Edwin Salinda, 56, is the personification of the darkness found in humanity. As a law-enforcement officer, Salinda enjoyed the immediate respect and trust his badge afforded him. That’s why the nature of his crime is even more despicable. The general public is taught to trust officers of the law. But a family without hesitation and condition gives an uncle trust freely. So, Salinda not only deceived the citizens of the state with his masquerade of enforcing the law, but he added insult to injury since he was committing heinous crimes against his own family.

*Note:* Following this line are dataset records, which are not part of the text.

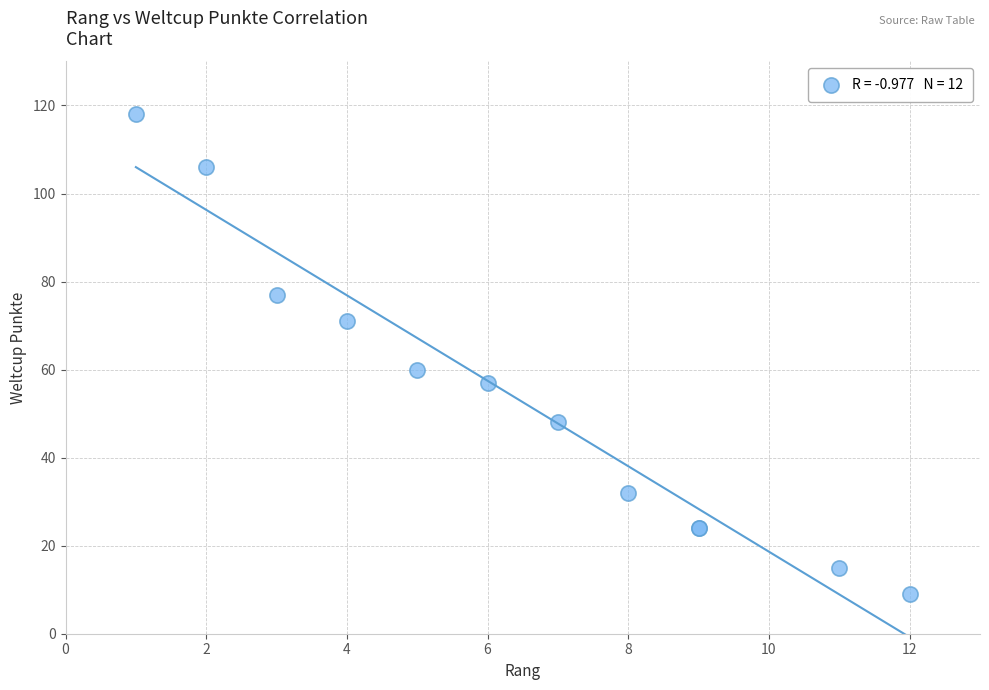

What Y value in the scatter plot is closest to 63?

60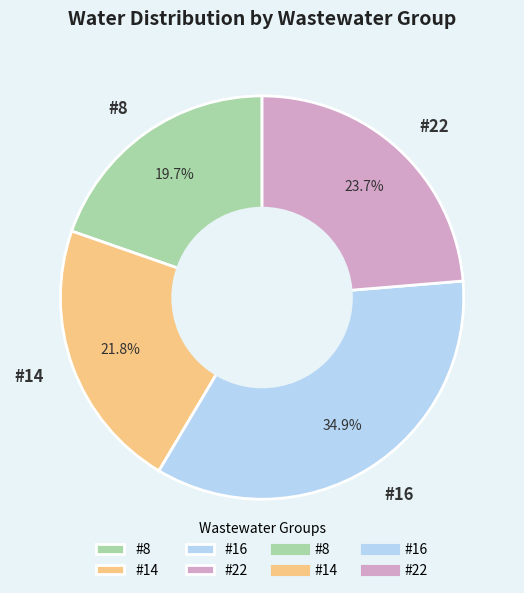

Is there any slice that represents more than half of the pie?

No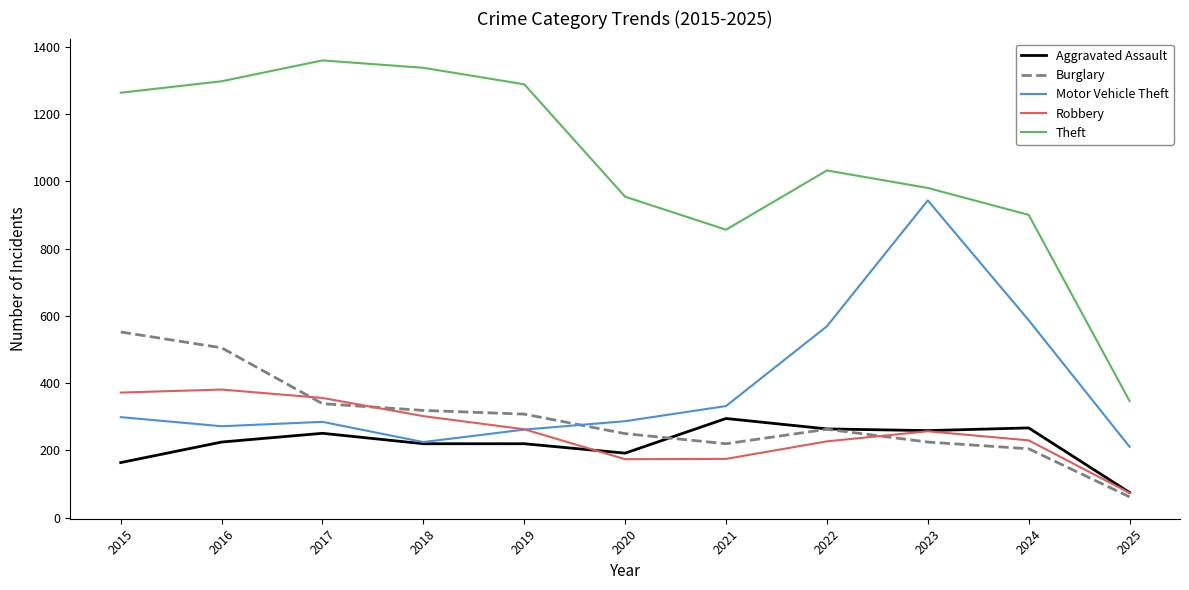

What is the lowest value of the Theft series?

347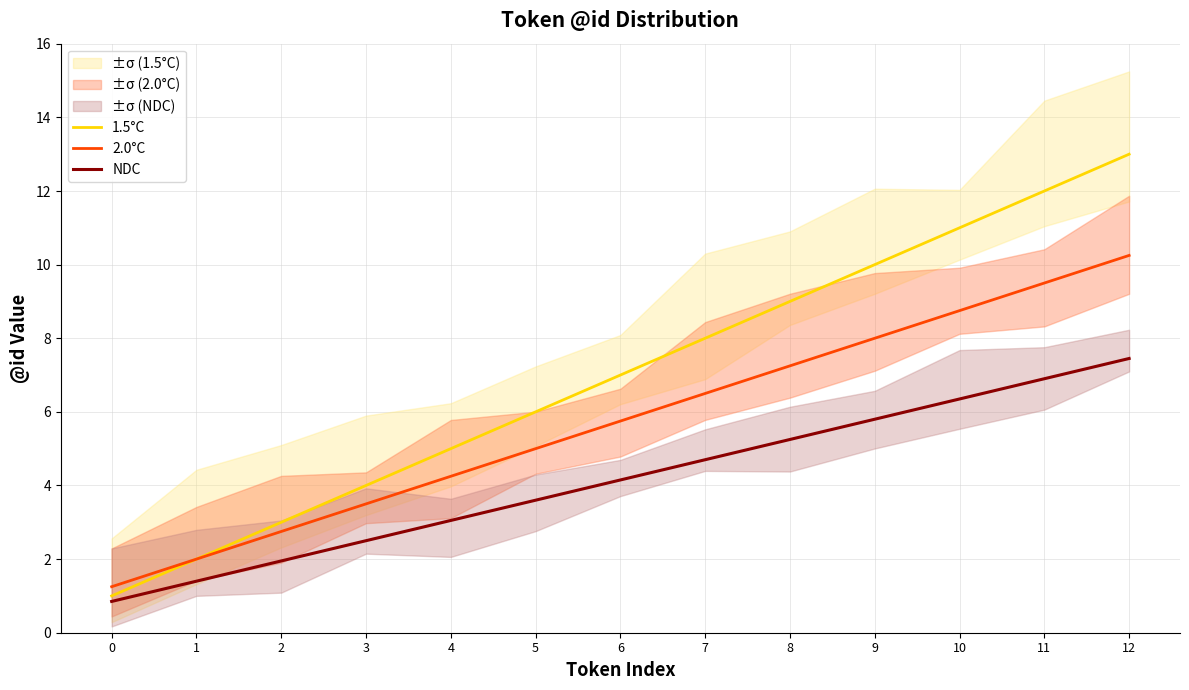

How many data points in 1.5°C are above 7?

6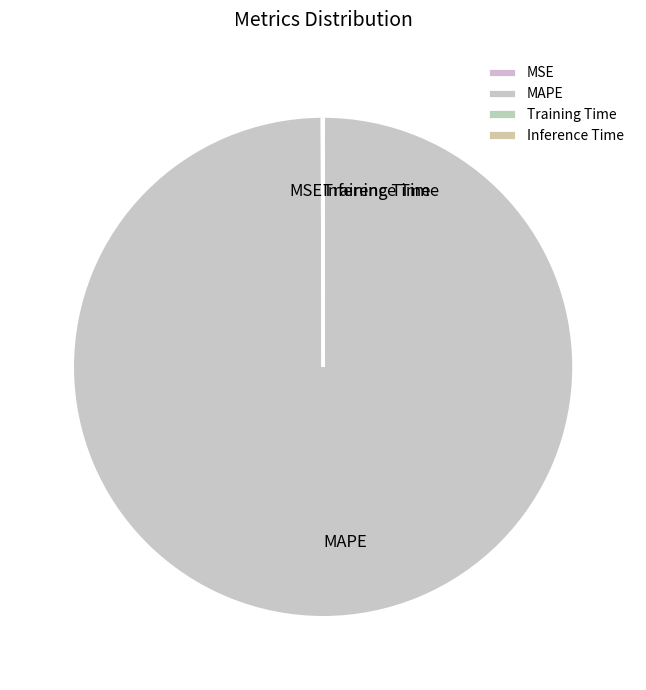

Which category accounts for the majority?

MAPE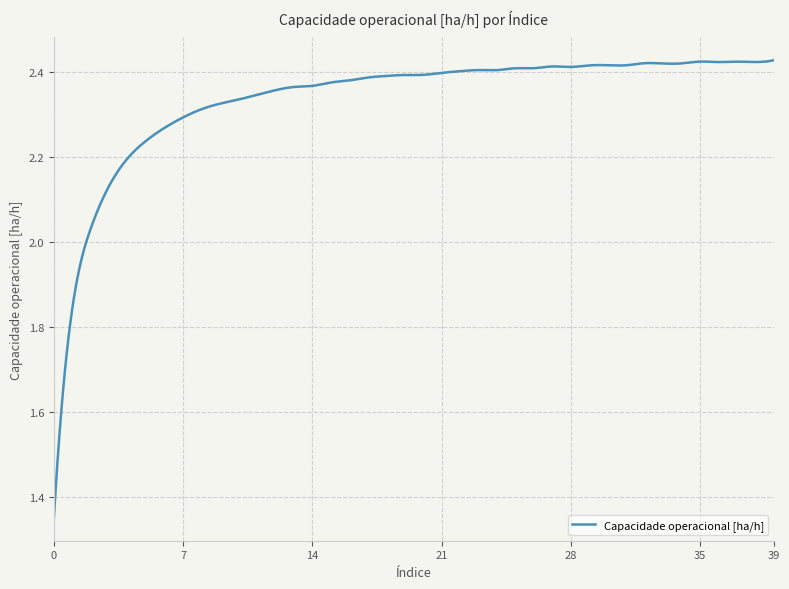

What is the difference between the maximum and minimum values?

1.1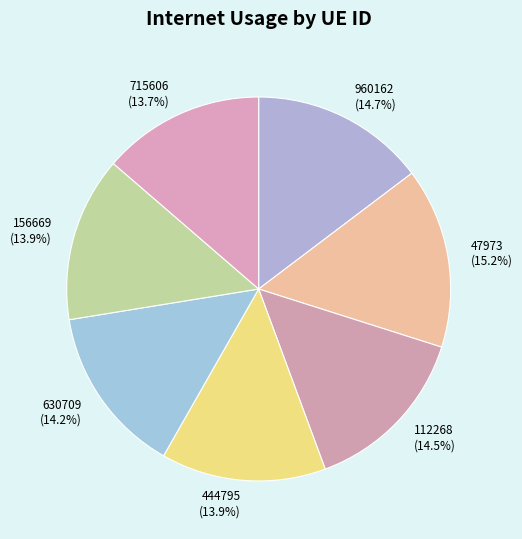

Which category has the biggest portion of the pie?

47973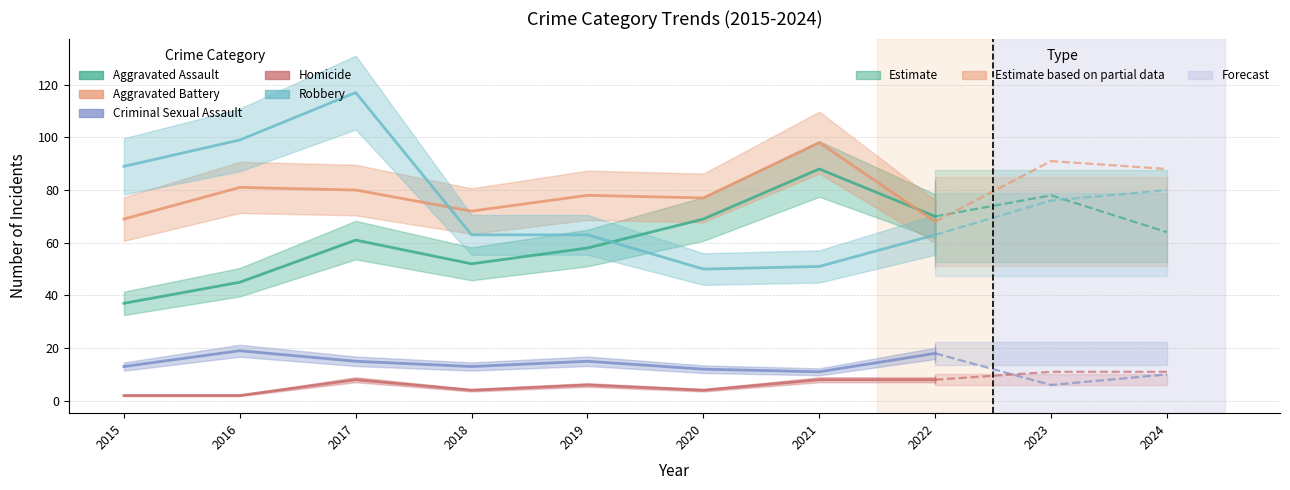

The value of Robbery at 2020 is 82. True or false?

False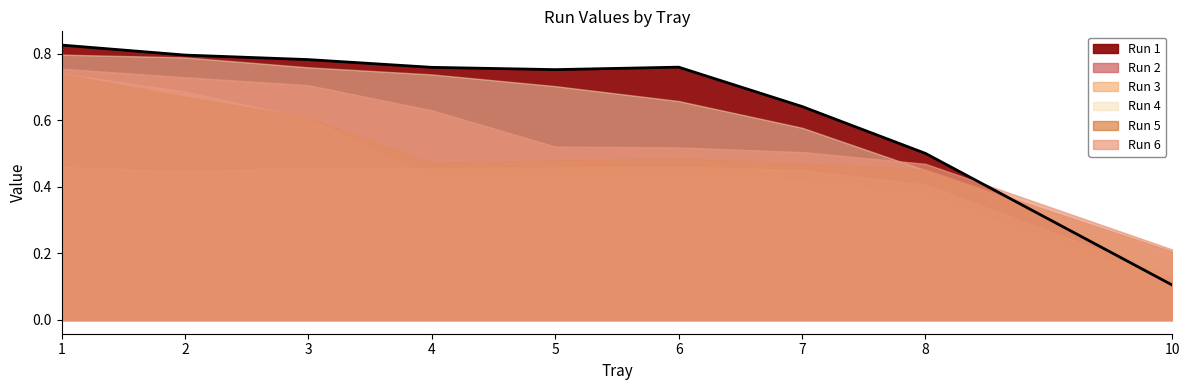

Rank the categories by Run 3 value from lowest to highest.

10, 8, 2, 7, 4, 3, 5, 1, 6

Salinda exploited this misplaced trust and it afforded him complete and unfettered access to his prey - his own niece. His victim was the daughter of either his sister or his brother. Can you imagine that for just a moment? It’s difficult enough to contemplate a complete stranger targeting you or your loved one for a crime, but a sexual offense by your own ohana? That’s just evil.


Salinda began his exploitation and violation of his victim when she was in first grade. That’s about 6 years old. When is the last time you looked into the face of a 6-year-old child? If it’s been awhile, rest assured that you will find the eyes of innocence, a vibrant energy that only youth can exude and a trusting affection that is easily given and gratefully received.

This perverted offender stole all of that and more from this little girl, all for his own sick and twisted gratification. Not once, but over and over again. Each time Salinda would approach her, one can only imagine the sheer terror this little girl must have experienced. The pain. The humiliation. Tragically, as the assaults continued, who could she turn to for salvation? Her mother? Her father? Her auntie? Her uncle? Obviously not. And it’s that isolation coupled with hopelessness that will leave one of many indelible scratches on her psyche.

Any victim’s advocate should be the law enforcement and judicial system. In this particular case, the prosecution accepted a plea deal that could have sent Salinda to prison for up to 10 years. Instead, the deal got Salinda a sentence of one year in jail and five years’ probation. The rationale is that the victim would not have to take the stand.


There is something sickening about our process that rewards an admitted sexual abuser of a child while the victim is issued a life sentence of vivid memories that are played out day after day.

This story is filled with frustration, anger, sadness and a litany of other emotions. It’s incumbent upon those with the combination of expertise and decency who lead the way in ensuring that such travesties of justice no longer continue.